At the top of the page there will be tabs. You can create your own to hold content you chose, and there will be tabs for your favorite circles. Each one will have specialized news feeds from the contacts in them, and you will be able to view these contacts and their profile pages through the navigation tools. Contacts can be ordered by time you’ve known them, distance from you, alphabetical order, how often you have contact (phone calls, text messages, etc.) with them, and even preference (who you like the most, which business/restaurant you like more, etc.).

Placing a call would be as simple as selecting the contact and pushing the “call” button. There would be a video call button, a send message button, a send photos or files button and perhaps (though third party applications) other buttons could be added as well for interaction with your contacts (anyone up for a good poke fight?).

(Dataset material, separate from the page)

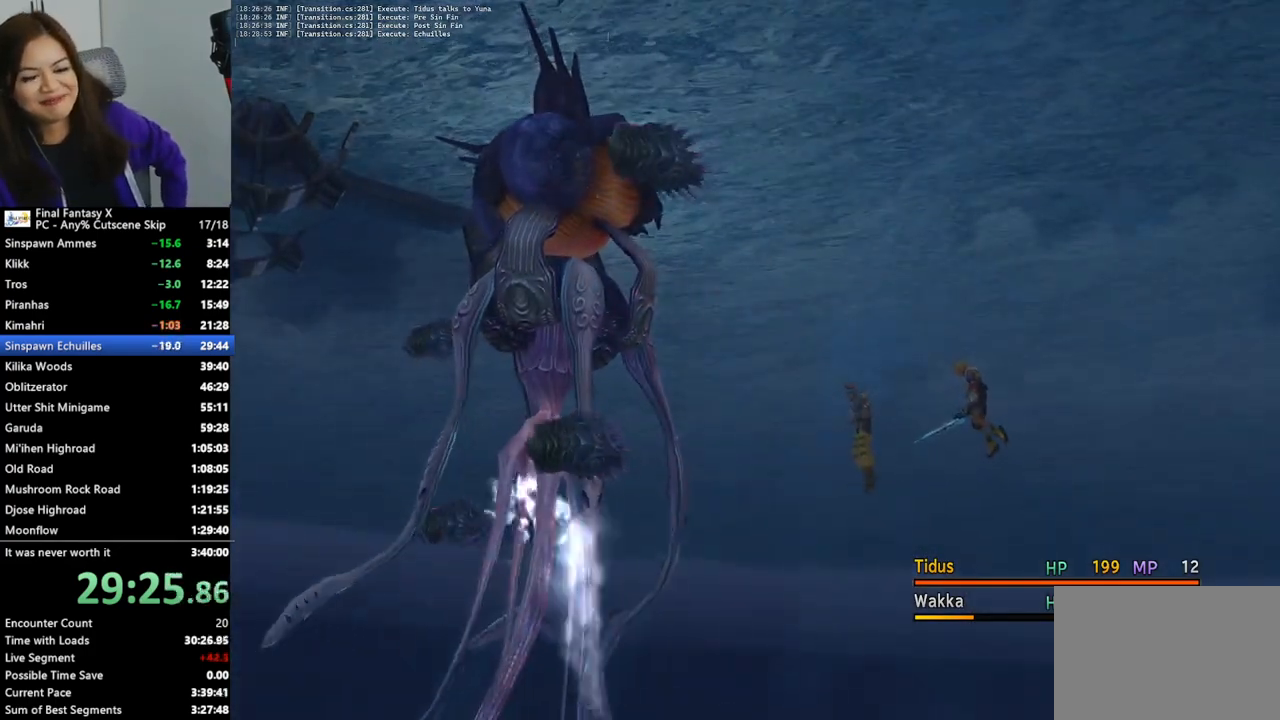
{"buttons": ["DPAD_LEFT"], "left_stick": "center", "right_stick": "center", "events": [[33, "DPAD_LEFT", "down"], [100, "DPAD_LEFT", "up"], [167, "DPAD_LEFT", "down"], [233, "DPAD_LEFT", "up"], [333, "DPAD_LEFT", "down"], [400, "DPAD_LEFT", "up"], [467, "DPAD_LEFT", "down"]]}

The actual hardware would HAVE to use OLEDs to save battery power and provide richer images. There would be a speaker, microphone, jack for external components (maybe), bluetooth and other wireless connectivity, USB (or whatever else we’re using then) for a keyboard or something, a multi-touch screen big enough to actually read all that stuff people write on their profiles but not so big you can’t carry it around with you, a camera hidden behind the screen for natural face to face video conferencing, and a couple other things like battery charging accommodations (though that might be wireless too by then) and an on/off mechanism (though you probably won’t use it all that often). It would need to be small enough to fit in a pocket, but not too small. Data entry could be through a slide-out keyboard, on-screen keyboard or even through speech-to-text technology (which is getting better every day).

The internet site that runs your phone might be reformatted to fit the smaller screen, ditching some things to save space and make it fit. When viewed online from a larger screen, this would not be an issue, and the site would have no limitations. The free account would include a profile and all networking functionality. If anything were to be charged, it would be a monthly fee to have high quality VoIP calls with video, though I don’t know why a free subscription couldn’t offer the same VoIP that Google Talk offers today for free. If all goes well, when you sign up for this service, you should be able to tell it the URL and login information of a social networking site you’ve already been using (such as MySpace or Facebook), and it will go in and import all of that hard work you’ve already done there into this new service. That way you won’t have to enter all that personal information AGAIN! After all, who wants to type out all of their favorite music and interests for ANOTHER social networking site? Not me!

One of the coolest features of a service like this would have to be the ability to share your handset. Say you have a friend who signed up and got a profile, but didn’t buy the phone, and he wants to call his mother. You can hand him your phone and he can log on to the site through password verification just like we do on any other social networking or banking site today. He uses your phone as though it were his own, then logs off and you log back on. It’s that easy.

Finally, and I know you’re about to give me the”run-on sentence-king” award and “diarrhea-of-the-mouth” award, I truly do believe that this is all just a couple years away, once someone decides to do it. There are patents to be considered, as well as the availability of high speed wireless internet connections, but overcoming those hurdles, this service is already available, you just have to piece it together and make them talk to each other. If anyone out there is interested in actually doing this, and they have the ability to get things done (find programmers, designers, engineers, manufacturers, web hosts, etc.), I don’t mind if you steal my ideas. First of all, they probably aren’t unique, and second of all, I think it’s going to happen whether I do it or not. The only thing I ask in return for taking my idea isn’t credit, but a piece of the pie. Not a percentage of the earnings, but a handset! I just want to be able to use the service I’ve dreamed up without having to pay for it. Is that too much to ask? I think not!